Dear Markus and all,
please let not confuse everything in sticking to two terminolgies corresponding to twe different and quite opposed thinkings. This will help identfying these thinkings and to benefit from them both. Or we will wind up with something no one will be happy with.

At 19:02 17/03/03, Markus Hofmann wrote:
You probably mean "OPES processor". Let's try to stick to the terminology we've in the existing documents, might help avoiding misunderstandings.

Notwidthstanding the document I do not understand yet what is an OPES and what is an OPES processor - and it seems that I am not alone. But I fully understand what is a dispatcher and what is a server. I may be wrong, but for me a processor is a CPU, and a server an identified virtual system running on one or serveral CPU. I may be wrong, but I think in the case the server uses several cpus the callout protocol could/should be use to permit such cpu to interoperate?

Also I have difficulties in understanding if an OPES is the end-service as provided or the service as provuided to the end-user. Meaning, if the dispatcher is part of the OPES or not. Meaning, if the dispatcher user side interfaces are parts of the OPES.

implementation that discards message chunk by chunk as soon as one is send to callout server does not look a good idea. Even if call starts before the complete message is received by the OPES processor it should be able to assemble the complete message anyway.

This might require the OPES processor to possibly buffer huge amounts of data, which might impact scalability of the approach.

For examplen that remark makes sense if the "OPES processor" is a single machine (otherwise "buffer" is to be defined). But an OPES service can be permformed on several machines (this is to be considered (?) or operated(?) by the callout protocol), either successively (the service processing calls on several machines) or in parallel (several mechines offer the same service and must coordinate).

Imagine a large number of users simultaneously downloading large files via HTTP, and the OPES processor

so, here you then mean dispatcher.

does a callout for virus scanning for each of these files (in parallel). Since virus scanning involves long delays in processing, quite some data would accumulate at the OPES processor for temporary buffering...

This is true for any inputs (HTTP or not). This means that the callout protocol should not be dependent on the fact that the input is HTTP, but to support different levels of service that an HTTP flow may chose from, the same for an SMTP, or an FTP flow.

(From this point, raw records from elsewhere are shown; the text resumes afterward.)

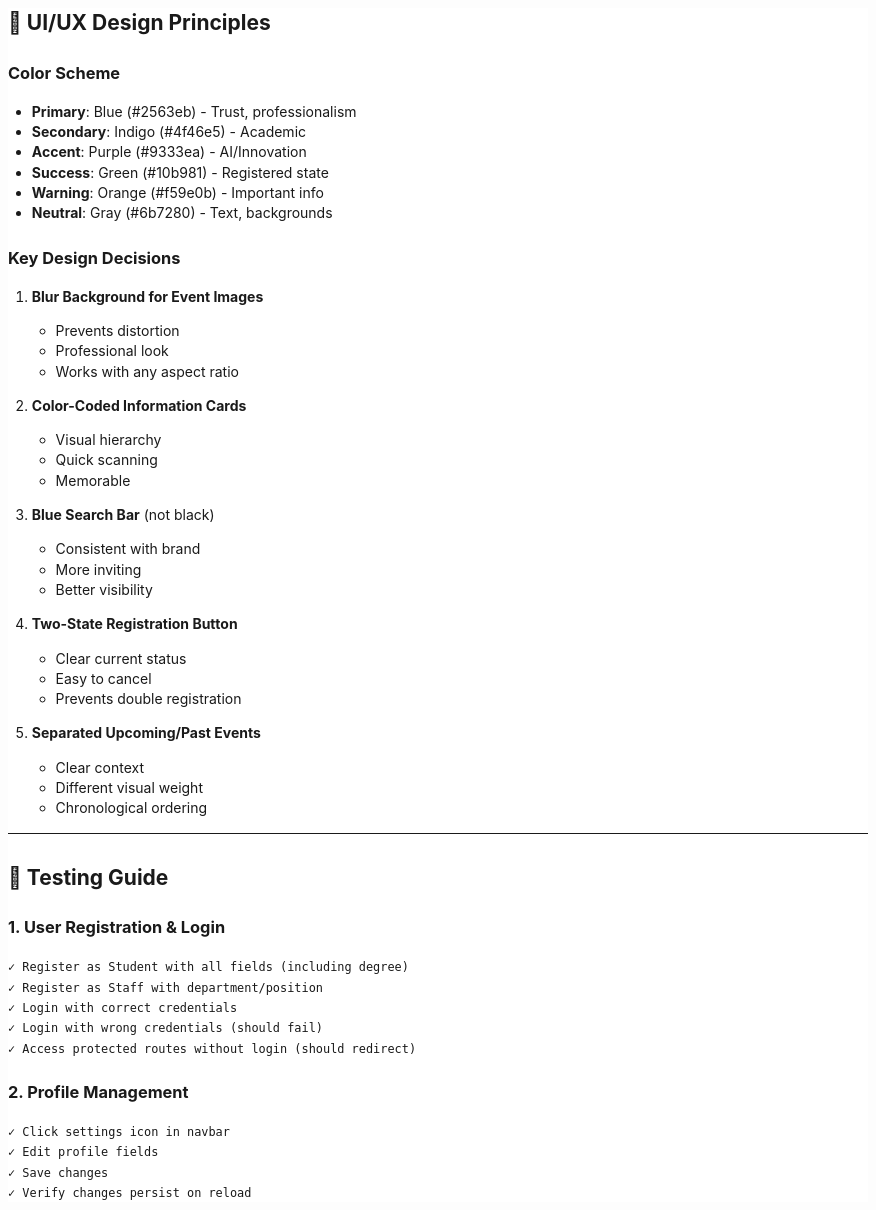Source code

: 
## 🎨 UI/UX Design Principles

### **Color Scheme**
- **Primary**: Blue (#2563eb) - Trust, professionalism
- **Secondary**: Indigo (#4f46e5) - Academic
- **Accent**: Purple (#9333ea) - AI/Innovation
- **Success**: Green (#10b981) - Registered state
- **Warning**: Orange (#f59e0b) - Important info
- **Neutral**: Gray (#6b7280) - Text, backgrounds

### **Key Design Decisions**

1. **Blur Background for Event Images**
   - Prevents distortion
   - Professional look
   - Works with any aspect ratio

2. **Color-Coded Information Cards**
   - Visual hierarchy
   - Quick scanning
   - Memorable

3. **Blue Search Bar** (not black)
   - Consistent with brand
   - More inviting
   - Better visibility

4. **Two-State Registration Button**
   - Clear current status
   - Easy to cancel
   - Prevents double registration

5. **Separated Upcoming/Past Events**
   - Clear context
   - Different visual weight
   - Chronological ordering

---

## 🧪 Testing Guide

### **1. User Registration & Login**
```
✓ Register as Student with all fields (including degree)
✓ Register as Staff with department/position
✓ Login with correct credentials
✓ Login with wrong credentials (should fail)
✓ Access protected routes without login (should redirect)
```

### **2. Profile Management**
```
✓ Click settings icon in navbar
✓ Edit profile fields
✓ Save changes
✓ Verify changes persist on reload
```
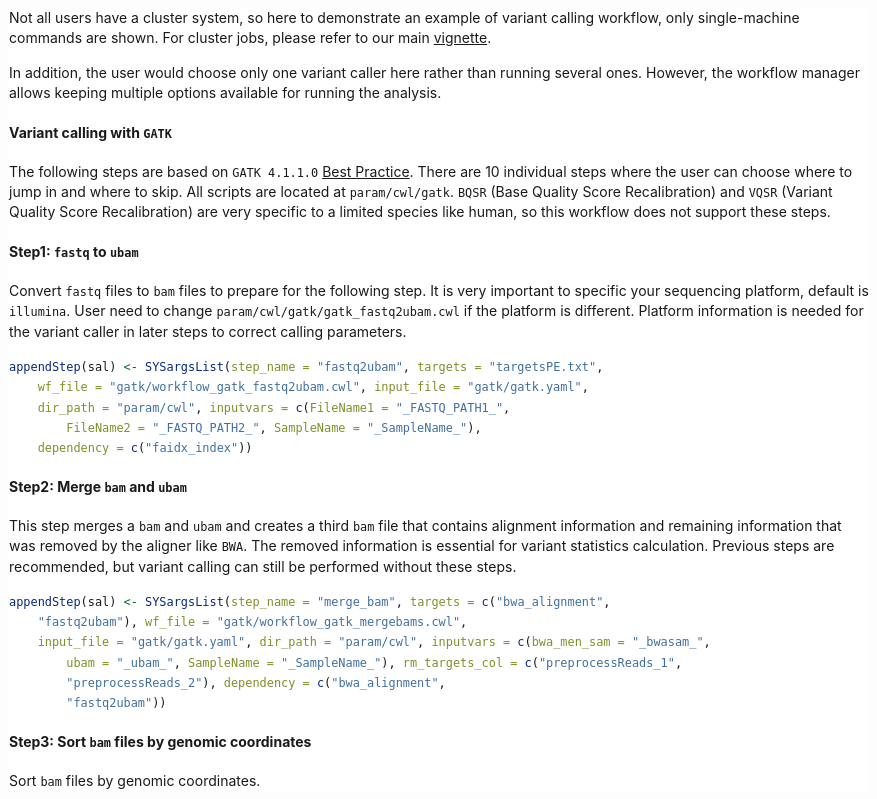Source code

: Not all users have a cluster system, so here to demonstrate an example of variant calling 
workflow, only single-machine commands are shown. For cluster jobs, please refer 
to our main [vignette](http://www.bioconductor.org/packages/release/bioc/vignettes/systemPipeR/inst/doc/systemPipeR.html). 

In addition, the user would choose only one variant caller here rather than 
running several ones. However, the workflow manager allows keeping multiple 
options available for running the analysis.

#### Variant calling with `GATK`

The following steps are based on `GATK 4.1.1.0` [Best Practice](https://software.broadinstitute.org/gatk/best-practices/). 
There are 10 individual steps where the user can choose where to jump in and where to skip. 
All scripts are located at `param/cwl/gatk`. `BQSR` (Base Quality Score Recalibration) 
and `VQSR` (Variant Quality Score Recalibration) are very specific 
to a limited species like human, so this workflow does not support these steps. 

#### Step1: `fastq` to `ubam`

Convert `fastq` files to `bam` files to prepare for the following step. It is very 
important to specific your sequencing platform, default is `illumina`. User need 
to change `param/cwl/gatk/gatk_fastq2ubam.cwl` if the platform is different. Platform information 
is needed for the variant caller in later steps to correct calling parameters.


```r
appendStep(sal) <- SYSargsList(step_name = "fastq2ubam", targets = "targetsPE.txt",
    wf_file = "gatk/workflow_gatk_fastq2ubam.cwl", input_file = "gatk/gatk.yaml",
    dir_path = "param/cwl", inputvars = c(FileName1 = "_FASTQ_PATH1_",
        FileName2 = "_FASTQ_PATH2_", SampleName = "_SampleName_"),
    dependency = c("faidx_index"))
```

#### Step2: Merge `bam` and `ubam`

This step merges a `bam` and `ubam` and creates a third `bam` file that contains 
alignment information and remaining information that was removed by the aligner like `BWA`. 
The removed information is essential for variant statistics calculation. Previous steps are 
recommended, but variant calling can still be performed without these steps.


```r
appendStep(sal) <- SYSargsList(step_name = "merge_bam", targets = c("bwa_alignment",
    "fastq2ubam"), wf_file = "gatk/workflow_gatk_mergebams.cwl",
    input_file = "gatk/gatk.yaml", dir_path = "param/cwl", inputvars = c(bwa_men_sam = "_bwasam_",
        ubam = "_ubam_", SampleName = "_SampleName_"), rm_targets_col = c("preprocessReads_1",
        "preprocessReads_2"), dependency = c("bwa_alignment",
        "fastq2ubam"))
```


#### Step3: Sort `bam` files by genomic coordinates

Sort `bam` files by genomic coordinates.

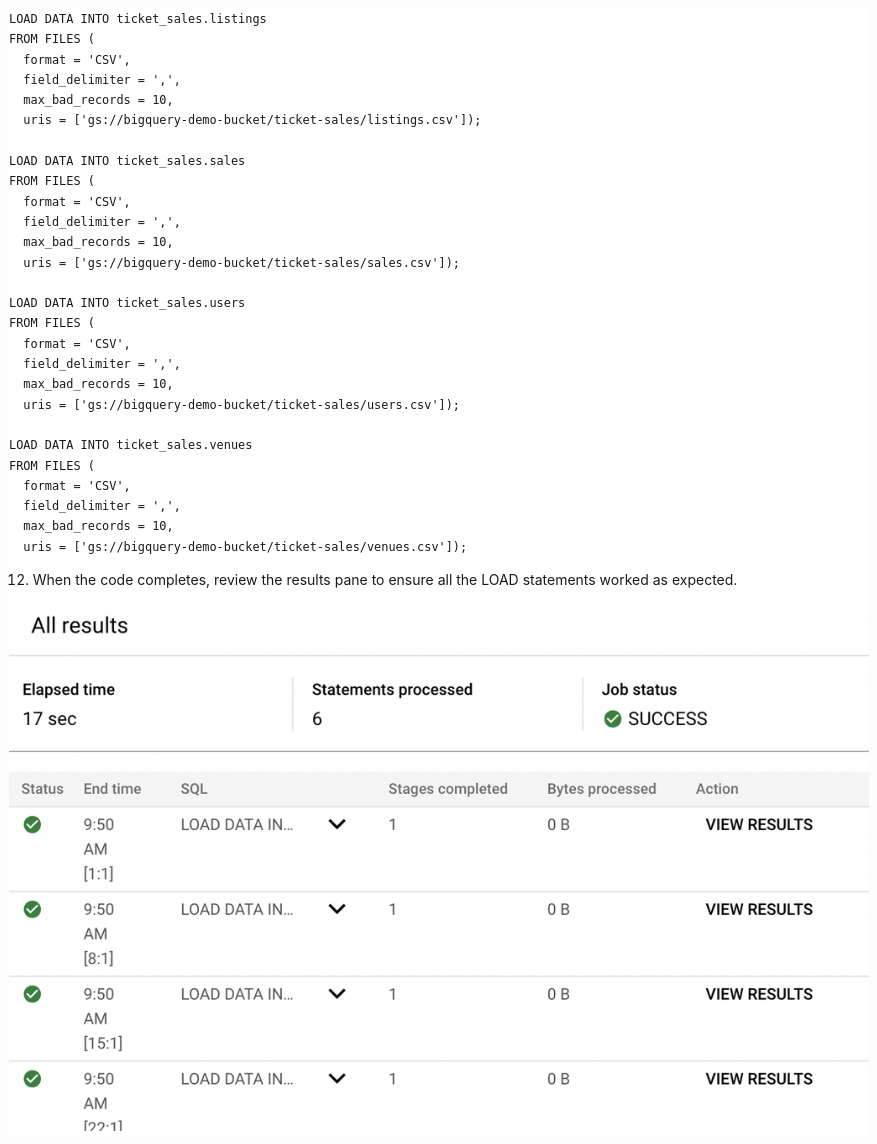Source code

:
 ```
LOAD DATA INTO ticket_sales.listings
FROM FILES (
  format = 'CSV', 
  field_delimiter = ',',
  max_bad_records = 10,
  uris = ['gs://bigquery-demo-bucket/ticket-sales/listings.csv']);

LOAD DATA INTO ticket_sales.sales
FROM FILES (
  format = 'CSV', 
  field_delimiter = ',',
  max_bad_records = 10,
  uris = ['gs://bigquery-demo-bucket/ticket-sales/sales.csv']);

LOAD DATA INTO ticket_sales.users
FROM FILES (
  format = 'CSV', 
  field_delimiter = ',',
  max_bad_records = 10,
  uris = ['gs://bigquery-demo-bucket/ticket-sales/users.csv']);

LOAD DATA INTO ticket_sales.venues
FROM FILES (
  format = 'CSV', 
  field_delimiter = ',',
  max_bad_records = 10,
  uris = ['gs://bigquery-demo-bucket/ticket-sales/venues.csv']);
```

12. When the code completes, review the results pane to ensure all the LOAD statements worked as expected. 

![Load Results](img/load-results.png)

What I mean is that we have to be clear about the different layers, and not to patch through layer violations. Inputs come through a dispatcher. Dispatchers relate with other dispatchers (and servers? I personallythink that dispatchers should be server front-ends, much simpler) using the callout protocol.

Nothing in the callout protocol is to be directly related to what happens before the dispatcher. Alex, shown well that towards the user (the user is to relate with the OPES through the application). This is also true the other way: the server is to relate with traffic flow through the dispatcher.